I wrote this book thinking about my 22-year-old self. I was searching for a single resource that could help me apply all facets of data science. This represents my best effort at creating the tool I was hoping to find at that juncture in my life.
This is a technical book. You will see a lot of code. You will come across many technical terms. However, I submit this book is applicable to multiple audiences.
Is this a handbook or the next great American novel? It’s certainly closer to the former than the latter. That said, this book has a narrative structure. The chapters are ordered sequentially, starting with a discussion about key concepts in data science and proceeding through all the steps of building a production application.

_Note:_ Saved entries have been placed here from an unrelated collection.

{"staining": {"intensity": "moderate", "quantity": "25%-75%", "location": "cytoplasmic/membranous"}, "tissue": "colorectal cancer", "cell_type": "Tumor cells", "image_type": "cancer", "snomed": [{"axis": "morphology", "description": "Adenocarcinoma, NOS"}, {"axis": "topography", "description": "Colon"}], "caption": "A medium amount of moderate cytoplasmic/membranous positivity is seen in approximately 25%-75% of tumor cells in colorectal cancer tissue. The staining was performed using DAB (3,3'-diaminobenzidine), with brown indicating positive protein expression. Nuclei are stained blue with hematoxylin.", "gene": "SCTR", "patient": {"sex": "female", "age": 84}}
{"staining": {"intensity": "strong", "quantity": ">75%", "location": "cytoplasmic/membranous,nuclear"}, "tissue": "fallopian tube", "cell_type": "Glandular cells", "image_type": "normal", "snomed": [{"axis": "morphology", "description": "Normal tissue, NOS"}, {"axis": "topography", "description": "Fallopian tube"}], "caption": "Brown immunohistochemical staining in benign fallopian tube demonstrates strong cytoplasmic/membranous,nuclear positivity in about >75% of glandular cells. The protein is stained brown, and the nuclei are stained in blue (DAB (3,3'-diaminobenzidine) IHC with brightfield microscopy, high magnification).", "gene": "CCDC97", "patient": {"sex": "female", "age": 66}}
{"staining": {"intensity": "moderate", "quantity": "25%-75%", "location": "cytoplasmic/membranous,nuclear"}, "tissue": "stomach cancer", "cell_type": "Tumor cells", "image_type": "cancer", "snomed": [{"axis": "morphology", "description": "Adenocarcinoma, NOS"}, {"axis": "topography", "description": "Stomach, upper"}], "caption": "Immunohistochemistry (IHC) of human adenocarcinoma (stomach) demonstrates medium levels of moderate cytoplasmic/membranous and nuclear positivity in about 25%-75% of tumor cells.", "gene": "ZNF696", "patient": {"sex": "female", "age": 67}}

My recommendation is to read this book from start to finish. My goal is to connect the dots among the various components of data science. For instance, how we tackle problems in the model development section is related to known challenges we will face in the model deployment phase. After reading the book end-to-end, it can be used as a handy reference tool. I include a large amount of Python code and step-by-step instructions. If you’re foggy on, say, constructing a pipeline in scikit-learn, you can jog your memory using this book. That said, the reader can consume chapters individually if desired. Each chapter tackles a distinct topic, and, therefore, this book could be leveraged as a reference handbook solely.
I also want to note this book is written from a given viewpoint: my own. I do not want this to be a dry manual. Rather, I want to share my experiences and lessons I’ve learnt. I've been fortunate to have been exposed to multiple corners of analytics, and I hope my viewpoints can help you on your own data science journey. Throughout this book, I’ll attempt to tackle some data science clichés, too. I’m a bit of a data science hipster; I want to stray away from the traditional and predictable. (And yes, I do wear glasses and grow out my beard on occasion).
The writing tends to be geared to people with data science or development experience, as I often gloss over building blocks (e.g. like the following is a Python list: [1, 2, 3], which is different a dictionary or set). That said, I do provide some high-level explanations where they might be useful or necessary for the less-technically-inclined reader. Doing so will hopefully fill in any gaps in grasping major concepts.
Lastly, this book includes a large number of code snippets. The official GitHub repo for book can be found at the following link: https://github.com/micahmelling/applied_data_science. However, the book includes many tutorials and examples not found in the repo. The repo simply presents the main components.
Many books have an overarching example, such as working on a consulting project for company XYZ to predict ABC. Though predictable, it’s pedagogically beneficially. In this book, we’ll build a model to predict if someone will cancel their subscription to a movie review website. Don't worry, be happy: More details about the data will be presented in the following chapters. That said, building a model to predict customer churn is a canonical data science project. I'd venture a guess that a large percentage of data science shops across the world perform customer churn modeling as one of their core services. Likewise, if you search "churn" on the data science website kaggle.com, you'll see scores of data sets, discussions, and code samples surrounding the topic. As a nice bonus, if you Google something like "machine learning churn model", you'll get more than 3.8 million results. This is ubiquitous yet impactful application of data science.
Nothing in this book is confidential or from a proprietary source. A citations section is included at the end of each chapter. The content and examples in this book are broadly applicable and not coupled to any particular use case or environment. What I hope separates this book from other resources is that it brings together a large number of data science topics. If you search any individual topic in this book, you will find relevant theories, resources, examples, and discussions. However, I believe you will be hard-pressed to find a resource that brings together such a large collection of data science ideas and examples. My work is inspired by the open-source work of others. In today's world, data is proprietary. Due to the open-source movement, algorithms and methodologies are less so. With a tool like Python and access to the Internet, pretty much anybody can implement cutting-edge models and follow best practices.